TEXT PASSAGE below:

Here you will use a different dataset consisting of word-frequency distributions 
for 1,000 Twitter users. These Twitter users use language in very different ways,
and were classified by hand according to the criteria:

- 0: Human, where only basic human-human communication is observed.

- 1: Cyborg, where language is primarily borrowed from other sources
    (e.g., jobs listings, classifieds postings, advertisements, etc...).

- 2: Robot, where language is formulaically derived from unrelated sources
    (e.g., weather/seismology, police/fire event logs, etc...).

- 3: Spammer, where language is replicated to high multiplicity
    (e.g., celebrity obsessions, personal promotion, etc... )

Check out the preprints of  recent research, which spawned this dataset:

http://arxiv.org/abs/1505.04342
http://arxiv.org/abs/1508.01843

The main data lie in the accompanying file:

    topUsers_Apr-Jul_2014_1000-words.txt

and are of the form:

    USERID,CODE,TOTAL,WORD1_COUNT,WORD2_COUNT,...
    .
    .

    where

    USERID = unique user identifier
    CODE = 0/1/2/3 class code
    TOTAL = sum of the word counts

Using this data, you will implement a 1000-dimensional K-means algorithm in MrJob on the users
by their 1000-dimensional word stripes/vectors using several 
centroid initializations and values of K.

Note that each "point" is a user as represented by 1000 words, and that
word-frequency distributions are generally heavy-tailed power-laws
(often called Zipf distributions), and are very rare in the larger class
of discrete, random distributions. For each user you will have to normalize
by its "TOTAL" column. Try several parameterizations and initializations:

- (A) K=4 uniform random centroid-distributions over the 1000 words (generate 1000 random numbers and normalize the vectors)

End of TEXT PASSAGE.
ENTRIES SHOWN below:

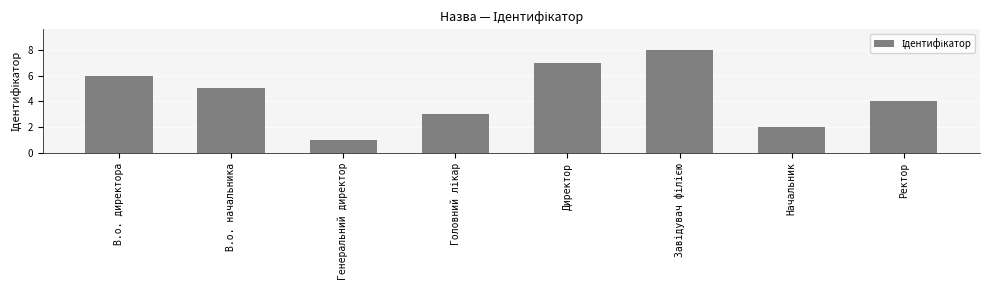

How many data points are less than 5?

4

End of ENTRIES SHOWN.
ENTRIES SHOWN below:

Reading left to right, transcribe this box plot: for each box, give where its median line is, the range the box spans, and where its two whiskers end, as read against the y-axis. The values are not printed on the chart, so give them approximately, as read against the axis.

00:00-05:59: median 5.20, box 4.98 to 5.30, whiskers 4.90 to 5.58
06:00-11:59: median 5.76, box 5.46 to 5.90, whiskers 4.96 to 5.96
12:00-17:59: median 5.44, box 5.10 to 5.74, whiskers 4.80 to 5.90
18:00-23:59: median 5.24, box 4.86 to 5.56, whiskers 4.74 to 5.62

End of ENTRIES SHOWN.

▸ DIRECTIONS:
A. Translate this sentence from the K-means assignment text into Spanish: "Here you will use a different dataset consisting of word-frequency distributions for 1,000 Twitter users."
B. Write the next part of the K-means assignment text, starting after its last item, labeled (A).

▸ RESPONSES IN ORDER:
A. Aquí usarás un conjunto de datos diferente que consiste en distribuciones de frecuencia de palabras para 1.000 usuarios de Twitter.

B.
- (B) K=2 perturbation-centroids, randomly perturbed from the aggregated (user-wide) distribution 
- (C) K=4 perturbation-centroids, randomly perturbed from the aggregated (user-wide) distribution 
- (D) K=4 "trained" centroids, determined by the sums across the classes. Use use the (row-normalized) class-level aggregates as 'trained' starting centroids (i.e., the training is already done for you!).

Note that you do not have to compute the aggregated distribution or the 
class-aggregated distributions, which are rows in the auxiliary file:

    topUsers_Apr-Jul_2014_1000-words_summaries.txt

    Row 1: Words
    Row 2: Aggregated distribution across all classes
    Row 3-6 class-aggregated distributions for clases 0-3
    
- For (A),  we select 4 users randomly from a uniform distribution [1,...,1,000]
- For (B), (C), and (D)  you will have to use data from the auxiliary file: 

    `topUsers_Apr-Jul_2014_1000-words_summaries.txt`

This file contains 5 special word-frequency distributions:

- (1) The 1000-user-wide aggregate, which you will perturb for initializations in parts (B) and (C), and
- (2-5) The 4 class-level aggregates for each of the user-type classes (0/1/2/3)

In parts (B) and (C), you will have to perturb the 1000-user aggregate 
(after initially normalizing by its sum, which is also provided).
So if in (B) you want to create 2 perturbations of the aggregate, start
with (1), normalize, and generate 1000 random numbers uniformly 
from the unit interval (0,1) twice (for two centroids), using:

from numpy import random
numbers = random.sample(1000)

Take these 1000 numbers and add them (component-wise) to the 1000-user aggregate,
and then renormalize to obtain one of your aggregate-perturbed initial centroids.

    ###################################################################################
    # Generate random initial centroids around the global aggregate
    # Part (B) and (C) of this question
    ###################################################################################
    def startCentroidsBC(k):
        counter = 0
        for line in open("topUsers_Apr-Jul_2014_1000-words_summaries.txt").readlines():
            if counter == 2:        
                data = re.split(",",line)
                globalAggregate = [float(data[i+3])/float(data[2]) for i in range(1000)]
            counter += 1
        ## perturb the global aggregate for the four initializations    
        centroids = []
        for i in range(k):
            rndpoints = random.sample(1000)
            peturpoints = [rndpoints[n]/10+globalAggregate[n] for n in range(1000)]
            centroids.append(peturpoints)
            total = 0
            for j in range(len(centroids[i])):
                total += centroids[i][j]
            for j in range(len(centroids[i])):
                centroids[i][j] = centroids[i][j]/total
        return centroids

------
For experiments A, B, C and D and iterate until a threshold (try 0.001) is reached.
After convergence, print out a summary of the classes present in each cluster.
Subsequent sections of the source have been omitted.